3 – Et Paris  ?

Enfin, constatons que la dernière opposition 1472 se noue après que nous avons de nouveau élargi la perspective géographique, autour des rapports qu’entretient le couple « Paris /province ». Ou est-ce plutôt le couple « État/Dauphiné » ?

Il est évident que Paris a immédiatement cherché à imposer sa vision du Vercors... au Vercors. Les préfets se font les relais locaux de cette volonté centralisatrice, pour ce qui ressort des « affaires courantes ». Mais lors des grands rendez-vous mémoriels (cérémonies d’août 1945 et de juillet 1946 et 1947 notamment), des personnalités en charge de la puissance publique « descendent » dire la parole officielle. C’est Georges Bidault, ministre des Affaires étrangères, accompagné d’Yves Farge, Commissaire de la République pour Rhône-Alpes, qui se déplacent en 1945. C’est au tour de Marius Moutet, ministre de la France d’outre-mer 1473 et très attaché à la Drôme, toujours accompagné de son nouveau collègue Yves Farge (présent cette fois-ci en Vercors en sa qualité de ministre du Ravitaillement), de faire le voyage en juillet 1946 ; se joint à eux, pour le volet militaire, de Lattre de Tassigny. Encore en 1947, l’année de l’éclatement de la « polémique » 1474 , François Mitterrand, le ministre des Anciens combattants, est présent, comme on l’a dit, pour inaugurer le cimetière de Saint-Nizier-du-Moucherotte, toujours en compagnie d’Yves Farge, le plus fidèle.

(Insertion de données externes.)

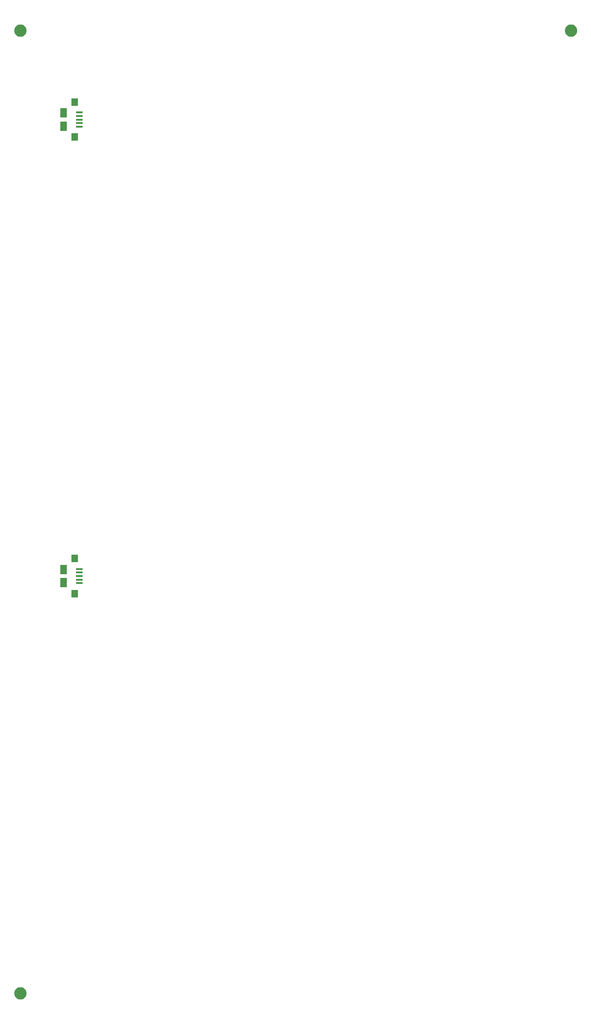
<source format=gbr>
G04 #@! TF.GenerationSoftware,KiCad,Pcbnew,(5.0.0)*
G04 #@! TF.CreationDate,2019-01-02T11:46:48-06:00*
G04 #@! TF.ProjectId,fk-atlas-v0.11-01x02,666B2D61746C61732D76302E31312D30,0.1*
G04 #@! TF.SameCoordinates,Original*
G04 #@! TF.FileFunction,Paste,Bot*
G04 #@! TF.FilePolarity,Positive*
%FSLAX46Y46*%
G04 Gerber Fmt 4.6, Leading zero omitted, Abs format (unit mm)*
G04 Created by KiCad (PCBNEW (5.0.0)) date 01/02/19 11:46:48*
%MOMM*%
%LPD*%
G01*
G04 APERTURE LIST*
%ADD10C,2.250000*%
%ADD11R,1.260000X1.440000*%
%ADD12R,1.215000X0.360000*%
%ADD13R,1.260000X1.710000*%
G04 APERTURE END LIST*
D10*
G04 #@! TO.C,REF\002A\002A*
X178371400Y-274619400D03*
G04 #@! TD*
D11*
G04 #@! TO.C,J9*
X188249900Y-201693400D03*
D12*
X189169900Y-197193400D03*
X189169900Y-197843400D03*
X189169900Y-199793400D03*
X189169900Y-199143400D03*
D13*
X186249900Y-199693400D03*
X186249900Y-197293400D03*
D12*
X189169900Y-198493400D03*
D11*
X188249900Y-195293400D03*
G04 #@! TD*
D10*
G04 #@! TO.C,REF\002A\002A*
X278851400Y-99009400D03*
G04 #@! TD*
G04 #@! TO.C,REF\002A\002A*
X178350000Y-99000000D03*
G04 #@! TD*
D11*
G04 #@! TO.C,J9*
X188249900Y-112023400D03*
D12*
X189169900Y-115223400D03*
D13*
X186249900Y-114023400D03*
X186249900Y-116423400D03*
D12*
X189169900Y-115873400D03*
X189169900Y-116523400D03*
X189169900Y-114573400D03*
X189169900Y-113923400D03*
D11*
X188249900Y-118423400D03*
G04 #@! TD*
M02*

</source>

Paris a donc rapidement pris conscience de l’importance objective du Vercors, dont tout le monde pressent, dès après le déroulement des événements, le destin symbolique et exceptionnel auquel il est promis. Marquant chaque année sa présence, la capitale entend exprimer à la « province » que le Vercors appartient à la mémoire nationale. Laquelle province on n’a d’ailleurs nullement besoin de forcer pour qu’elle accepte cette présence annuelle. Tout au contraire, elle considère comme une juste reconnaissance de son combat et de sa souffrance la venue des « Parisiens 1475  ». Mieux, elle la sollicite, sachant qu’ainsi, les cérémonies connaîtront un plus franc succès.

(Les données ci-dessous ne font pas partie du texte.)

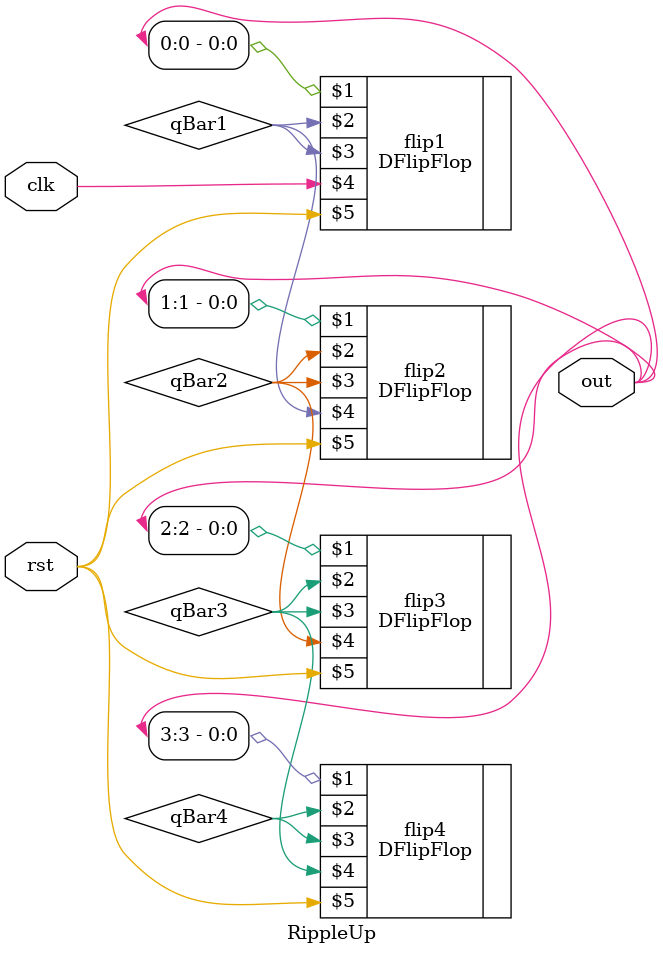
<source format=v>

`include "flipflop.v"

module RippleUp(rst, clk, out);
	input clk, rst;
	output [3:0] out;

	wire qBar1, qBar2, qBar3, qBar4;
	
	DFlipFlop flip1(out[0], qBar1, qBar1, clk, rst);
	DFlipFlop flip2(out[1], qBar2, qBar2, qBar1, rst);
	DFlipFlop flip3(out[2], qBar3, qBar3, qBar2, rst);
	DFlipFlop flip4(out[3], qBar4, qBar4, qBar3, rst);
endmodule


</source>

Il n’y a donc à ce niveau plus de véritable concurrence, mais plutôt une insertion pleinement acceptée et même clairement revendiquée de la mémoire locale au sein de la mémoire nationale. Le conflit se situera parfois ailleurs, c’est-à-dire à l’inverse, quand l’État, en manquant ce rendez-vous des cérémonies annuelles du Vercors (à partir de 1948), semble manquer en même temps à ses devoirs et à la mémoire du Vercors.

Notes
1472.

En effet, penser à un dernier couple « France/Monde » est intellectuellement stimulant, mais il est impossible d’en étudier ici les rapports.

1473.

Qui remplace depuis janvier 1946 le vieux ministère des Colonies qu’avaient encore conservé les cabinets de Gaulle.

1474.

Elle ne vient sur le devant de la scène qu’en octobre.

1475.

Pour reprendre encore une fois le terme du programme des cérémonies officielles de 1945 ; ADI, 2696 W 75.